Even more telling is the collapse in average transaction fees. On March 24, fees hit an all-time low of just 0.00025 ETH—approximately $0.46 at current prices. For context, during the 2021 DeFi boom, average fees frequently exceeded 0.015 ETH, driven by intense competition for block inclusion.

Why Low Fees Matter for Price

Low fees are often celebrated as a sign of scalability success, but they can also signal weak demand. When users don’t need to bid aggressively for transaction priority, it reflects subdued network usage. This lack of congestion reduces the economic pressure to hold or acquire ETH for participation—diminishing one of its core utility-based value propositions.
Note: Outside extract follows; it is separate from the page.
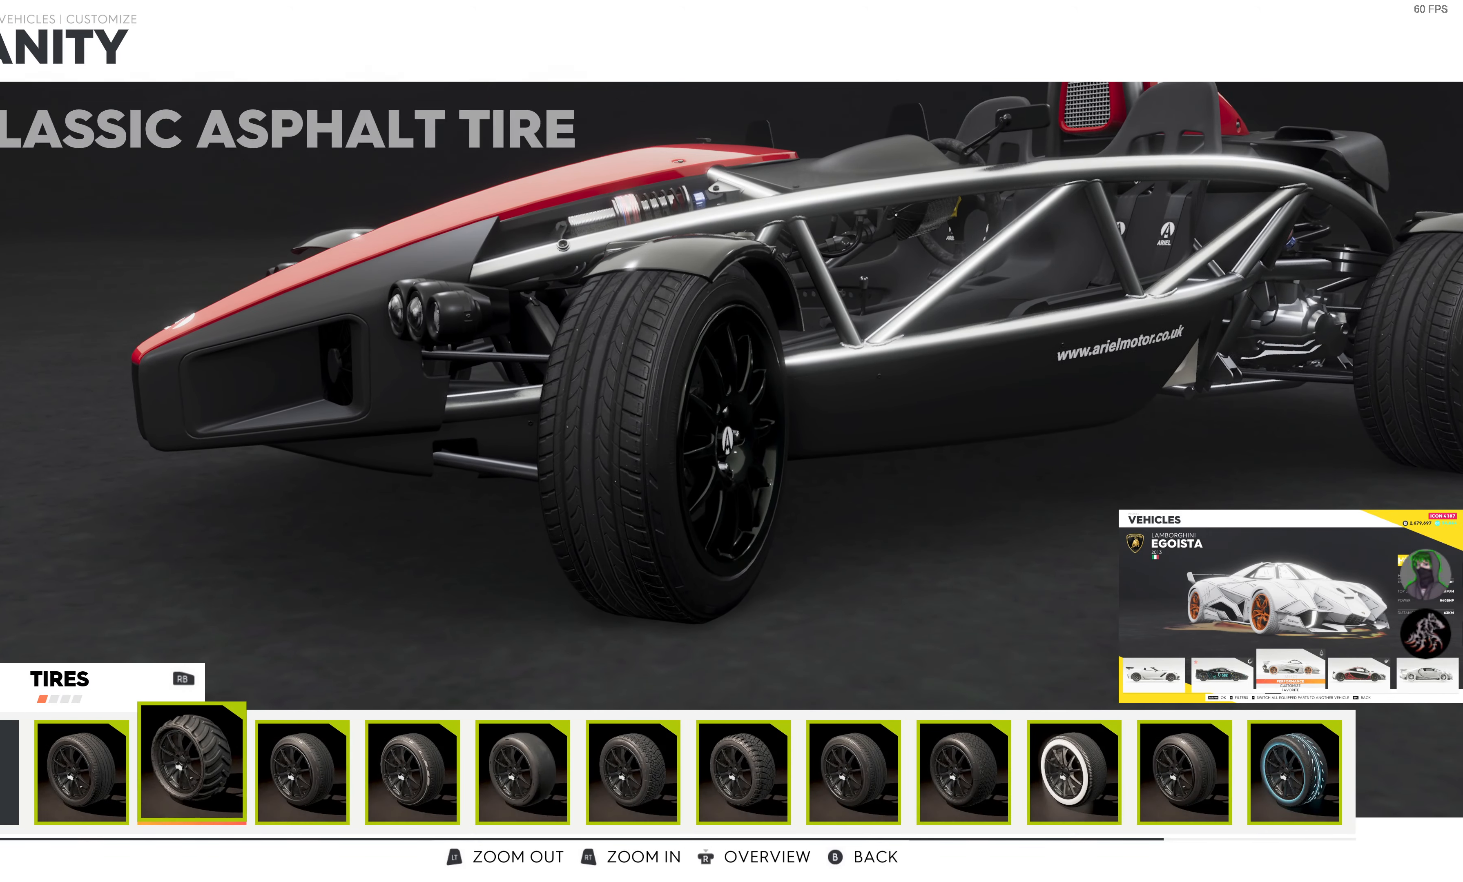
{"buttons": ["DPAD_RIGHT"], "left_stick": "center", "right_stick": "center", "events": []}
Historically, periods of high network activity have preceded or coincided with major price rallies. The reverse is now unfolding: minimal congestion, low fees, and shrinking user activity are creating a feedback loop that exerts downward pressure on price.

The End of Ethereum’s Deflationary Era

Beyond market sentiment and usage trends, a deeper structural shift is underway: Ethereum’s supply is now inflationary again—a stark reversal from its post-"Merge" deflationary period.

The Merge in September 2022 transitioned Ethereum from proof-of-work (PoW) to proof-of-stake (PoS), drastically reducing new issuance. Combined with EIP-1559’s fee-burning mechanism introduced during the London Hard Fork in August 2021, this created conditions for net deflation during times of high network usage.

But now, with transaction fees near zero, very little ETH is being burned.

According to data from Ultrasound.money:

This means more ETH is being issued through staking rewards than is being removed via fee burns—resulting in positive net supply inflation.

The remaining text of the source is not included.